Quand tout allait bien, le groupe a pris des participations dans toute une série d'opérateurs de téléphonie mobile du monde entier, histoire de s'assurer des parts de marché en vendant conjointement l'appareil et l'abonnement. Ces investissements datent d'il y a quinze ans, lors de l'expansion du groupe à l'extérieur des Etats-Unis. Aujourd'hui, Motorola vend ses participations dans cinq opérateurs, ce qui devrait lui permettre de récupérer rapidement un milliard de dollars (avant impôts).

Dans le détail, depuis le début de l'année, ces opérations ont permis à Motorola de vendre ses 50% dans l'israélien Pelephone au groupe Shamrock, ses 34% dans le brésilien Global Telecom à ses propriétaires et sa part dans l'égyptien MobilNil à France Télécom. Le groupe a aussi vendu sa participation dans l'égyptien Orascom et ses 26% dans le jordanien FastLink. La cession de ses 30% dans le pakistanais

Mobilink devrait être finalisée prochainement, selon un communiqué du groupe. Ce désengagement massif dans les opérateurs devrait toutefois se poursuivre.
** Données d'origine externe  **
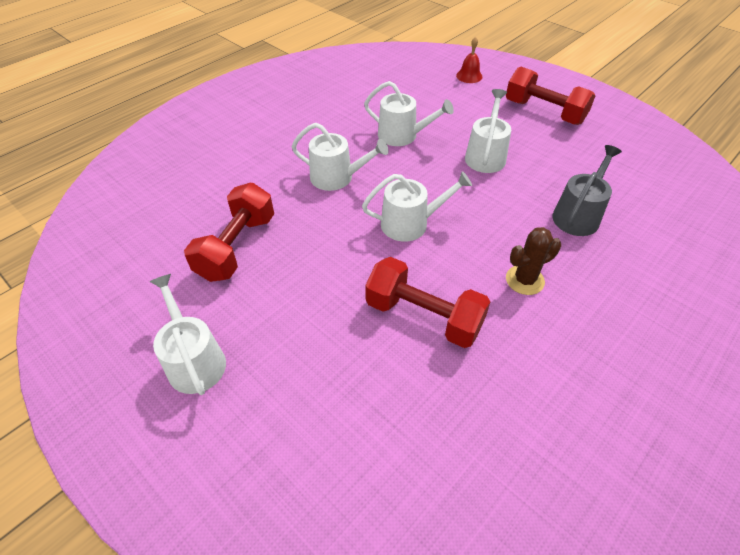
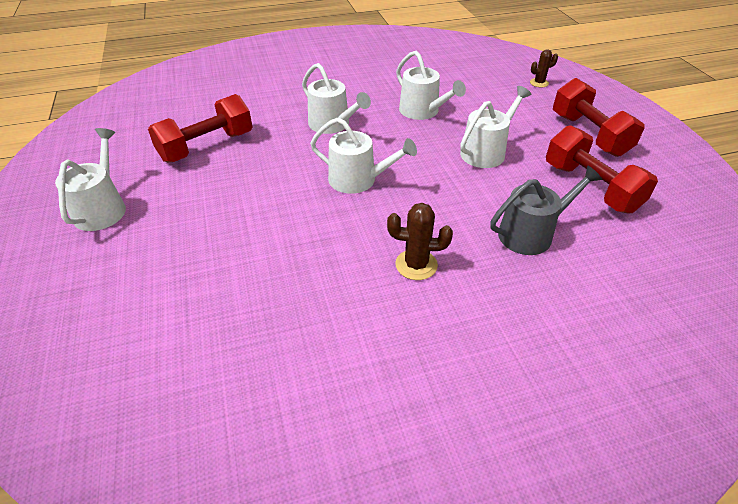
camera: 30 degrees right, 5 degrees down
red dumbbell [365,257,490,348] -> red dumbbell moved to [546,125,658,213]
red bell [456,37,482,83] -> brown cactus [530,49,558,88]

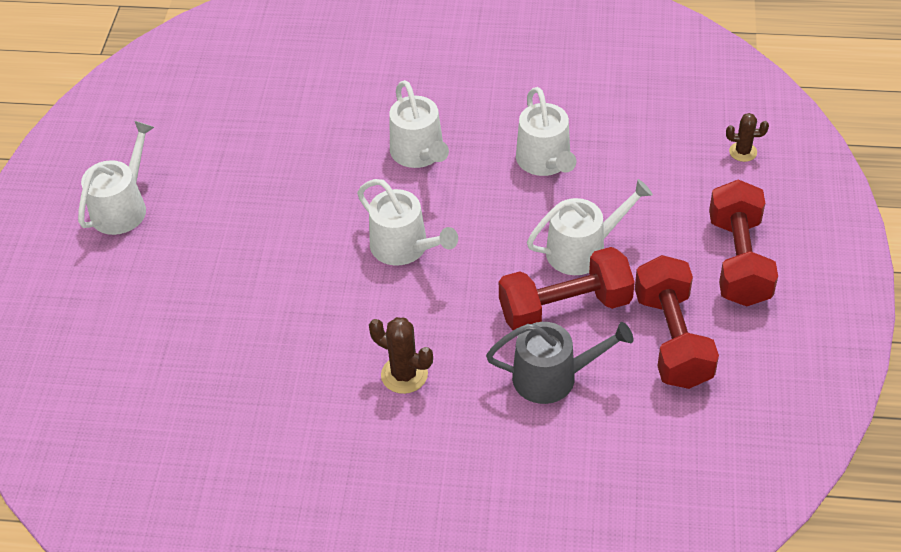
camera: 25 degrees right, 5 degrees up
red dumbbell [148,94,252,162] -> red dumbbell moved to [499,247,635,330]

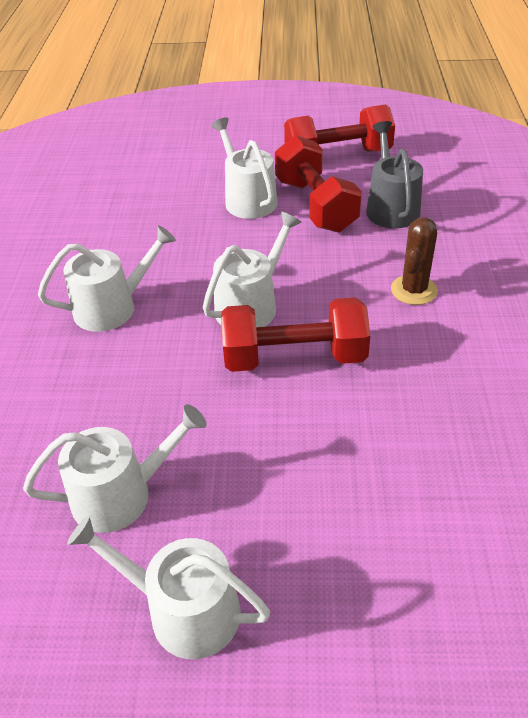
camera: 95 degrees left, 5 degrees down
white watering can [516,87,576,176] -> white watering can moved to [23,404,207,533]
red dumbbell [709,179,778,306] -> red dumbbell moved to [221,297,370,372]
brown cactus [726,113,769,162] -> none

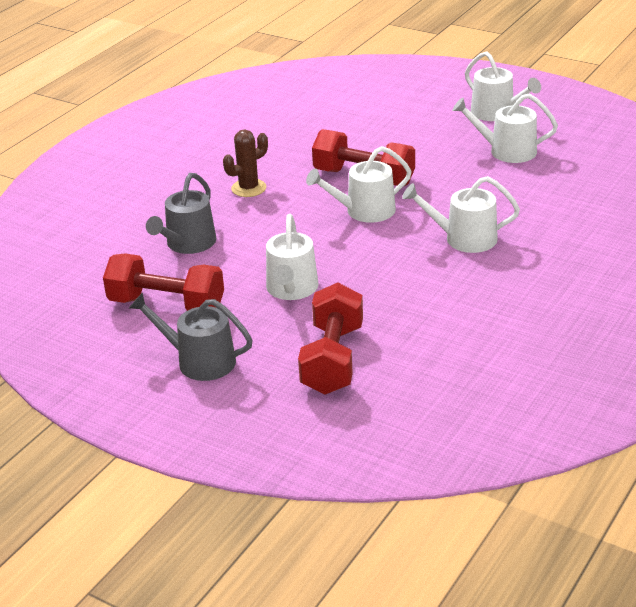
camera: 150 degrees left, 10 degrees down
red dumbbell [275,135,362,232] -> red dumbbell moved to [298,283,363,395]
none -> grey watering can [129,293,253,381]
Motorola a aussi passé des accords pour vendre ses intérêts dans des sociétés à Hong Kong et au Mexique, ce qui devrait lui permettre de récupérer encore 2 milliards de dollars de liquidités supplémentaires au cours du troisième trimestre. Le groupe a aussi l'intention de céder ses participations dans des opérateurs de téléphonie mobile en Argentine, en Azerbaïdjan, en République dominicaine, au Honduras, en Lituanie et en Uruguay. Dans ces pays, les participations dans des opérateurs locaux s'échelonnent entre 22 et 35%.
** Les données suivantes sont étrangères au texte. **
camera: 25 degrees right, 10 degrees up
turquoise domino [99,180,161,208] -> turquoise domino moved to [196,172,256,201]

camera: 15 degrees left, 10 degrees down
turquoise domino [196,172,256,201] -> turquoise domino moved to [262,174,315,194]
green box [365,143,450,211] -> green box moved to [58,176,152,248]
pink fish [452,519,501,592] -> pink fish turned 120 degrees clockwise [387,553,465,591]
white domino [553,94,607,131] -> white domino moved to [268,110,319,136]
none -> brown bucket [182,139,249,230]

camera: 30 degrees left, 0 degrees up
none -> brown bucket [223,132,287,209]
Tous les secteurs d'activité du groupe – téléphonie mobile, mais aussi semi-conducteurs et centraux téléphoniques – sont en plein ralentissement. «Motorola a besoin de liquidités, explique Marco Rastaldi, gestionnaire du fonds télécoms chez Pictet & Cie. En vendant ses participations, il prend des mesures défensives.» Le ralentissement conjoncturel des Etats-Unis n'est pas non plus étranger à cette stratégie. Trouver des crédits raisonnables, malgré la baisse des taux, est plus difficile pour les entreprises. «Le coût du capital a fortement augmenté», précise Marco Rastaldi. Du coup, on comprend mieux pourquoi Motorola préfère vendre ses participations plutôt que d'emprunter de l'argent.

Autre désengagement

Une autre solution pourrait être encore envisageable: la vente d'un de ses trois domaines industriels? Selon les experts, la question a été souvent posée à Motorola qui a pour le moment toujours répondu que ces trois secteurs étaient complémentaires et qu'ils fournissaient des synergies intéressantes. La reconfiguration des grands groupes de téléphonie pourrait toutefois s'accélérer. Selon l'estimation des fabricants de téléphones portables, le marché des mobiles sera en dessous de leurs attentes. Ils prévoyaient des ventes dans une fourchette de 525 à 575 millions d'unités, alors qu'elles pourraient être en dessous des 500 millions.